Those familiar with Industrial Engineering could suggest that Concurrent Engineering is merely update of the name to acknowledge encompassing the processes beyond support of manufacturing. As a discipline, Concurrent Engineering is to Systems Engineering as chemistry is to physics. Critically important and sufficiently complex to involve specialists, the one field nevertheless is contained within the larger for the majority of its application.

Even those who would argue for differences between Concurrent and System Engineering should agree that the goals of both named approaches are similar and generally overlapping. The classical approach to System Engineering is a disciplined, orderly, top-down process for managing project risks while defining customer requirements, translating those into performance requirements, selecting a balanced solution to the revealed design problem, verifying that the solution responds adequately to the problems, and validating that the solution fulfills the original needs. In other words, because no single person has adequate detailed knowledge or time to design a complex system, System Engineering is orchestration of the entire product development process during a project. However, emphasis is shifting toward the commercial concept of fast cycle time for product development; toward the realm of Concurrent Engineering.

Concurrence means that more resources will be spent in early concept and design stages of the development process, to avoid spending far more during rework to make a product work as intended; to contain overrun of project cost and schedule. Further, two-thirds of a system's Life Cycle Cost (LCC) is predetermined at completion of preliminary design, with 80% predictable from the detailed design. Because product design is inseparable from manufacturing and support processes, Concurrent Engineering ensures consideration of its impact on their ultimate costs at all decision points during development. The object is to quickly define stable specifications by gaining both the agreement of all affected parties and their commitment to make a conforming product.

The integrated information sharing necessary for concurrence of tasks results in an integrated approach that facilitates application of Quality Function Deployment (QFD). (See another tutorial in this set for discussion of Continuous Improvement Process and Total Quality Management related issues.) This results in a shorter project development duration to obtain the same end result, which helps producers to meet the time-to-market needs with something more substantial than an announcement of a later introduction date.

Total application of Concurrent Engineering requires a dedicated project team, a "Skunk Works" approach to driving only for success. Small businesses lack the resources to use any other approach, of course. Even in many larger commercial companies, the problems must not be perceived as sufficiently complex because the System Engineering process is not standard. Either it is perceived as not cost effective because of a known association with government (with reputation for effectiveness somewhat tarnished) or its functions and benefits are not known to the managers and executives.

WHAT THE TASK ASKS
Quote the part of the Concurrent Engineering passage that opens with the words containing "Total application of" and closes with "managers and executives.".

[Entries drawn from a collection]
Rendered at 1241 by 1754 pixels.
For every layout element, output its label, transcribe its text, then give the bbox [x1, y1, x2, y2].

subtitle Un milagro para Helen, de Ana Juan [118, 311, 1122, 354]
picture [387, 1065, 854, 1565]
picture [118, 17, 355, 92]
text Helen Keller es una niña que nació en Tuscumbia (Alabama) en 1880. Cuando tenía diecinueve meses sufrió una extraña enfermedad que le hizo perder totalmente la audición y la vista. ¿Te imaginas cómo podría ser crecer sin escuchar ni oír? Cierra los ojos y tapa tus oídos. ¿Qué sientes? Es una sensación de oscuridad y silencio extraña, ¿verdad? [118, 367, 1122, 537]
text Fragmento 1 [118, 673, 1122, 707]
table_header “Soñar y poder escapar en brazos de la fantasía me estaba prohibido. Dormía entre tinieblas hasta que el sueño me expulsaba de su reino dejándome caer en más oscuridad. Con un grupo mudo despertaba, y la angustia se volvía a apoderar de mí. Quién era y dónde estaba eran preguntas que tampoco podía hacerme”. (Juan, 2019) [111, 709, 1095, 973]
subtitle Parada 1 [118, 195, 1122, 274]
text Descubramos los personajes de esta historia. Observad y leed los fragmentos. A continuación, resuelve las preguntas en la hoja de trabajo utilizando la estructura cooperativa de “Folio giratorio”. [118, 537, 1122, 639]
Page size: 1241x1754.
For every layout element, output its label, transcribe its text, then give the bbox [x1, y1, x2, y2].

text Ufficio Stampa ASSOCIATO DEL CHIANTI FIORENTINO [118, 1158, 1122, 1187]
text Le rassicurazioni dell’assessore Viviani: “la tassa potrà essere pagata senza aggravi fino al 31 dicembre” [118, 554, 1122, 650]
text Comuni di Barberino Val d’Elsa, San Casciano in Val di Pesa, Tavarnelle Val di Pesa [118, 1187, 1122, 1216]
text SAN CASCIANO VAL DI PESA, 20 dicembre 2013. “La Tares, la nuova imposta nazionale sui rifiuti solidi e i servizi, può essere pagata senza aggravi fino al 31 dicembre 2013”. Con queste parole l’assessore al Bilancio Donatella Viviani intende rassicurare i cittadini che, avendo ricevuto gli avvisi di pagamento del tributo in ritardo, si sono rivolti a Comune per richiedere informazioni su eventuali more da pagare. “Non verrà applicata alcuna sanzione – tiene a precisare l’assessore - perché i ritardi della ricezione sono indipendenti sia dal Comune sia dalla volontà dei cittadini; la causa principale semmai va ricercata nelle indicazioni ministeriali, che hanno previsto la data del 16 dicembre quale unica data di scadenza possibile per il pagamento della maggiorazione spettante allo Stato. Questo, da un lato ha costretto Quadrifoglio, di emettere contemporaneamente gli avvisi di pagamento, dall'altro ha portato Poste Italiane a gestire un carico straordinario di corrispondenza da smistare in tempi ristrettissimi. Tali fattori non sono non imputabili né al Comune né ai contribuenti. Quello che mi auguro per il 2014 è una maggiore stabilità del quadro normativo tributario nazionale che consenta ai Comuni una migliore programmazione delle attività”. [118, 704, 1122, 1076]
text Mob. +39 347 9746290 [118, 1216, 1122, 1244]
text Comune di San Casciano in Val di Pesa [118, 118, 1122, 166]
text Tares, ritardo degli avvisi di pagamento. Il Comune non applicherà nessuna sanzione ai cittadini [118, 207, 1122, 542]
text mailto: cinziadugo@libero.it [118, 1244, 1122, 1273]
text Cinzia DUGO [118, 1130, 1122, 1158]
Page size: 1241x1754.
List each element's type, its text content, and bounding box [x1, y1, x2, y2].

SOLUTION
Total application of Concurrent Engineering requires a dedicated project team, a "Skunk Works" approach to driving only for success. Small businesses lack the resources to use any other approach, of course. Even in many larger commercial companies, the problems must not be perceived as sufficiently complex because the System Engineering process is not standard. Either it is perceived as not cost effective because of a known association with government (with reputation for effectiveness somewhat tarnished) or its functions and benefits are not known to the managers and executives.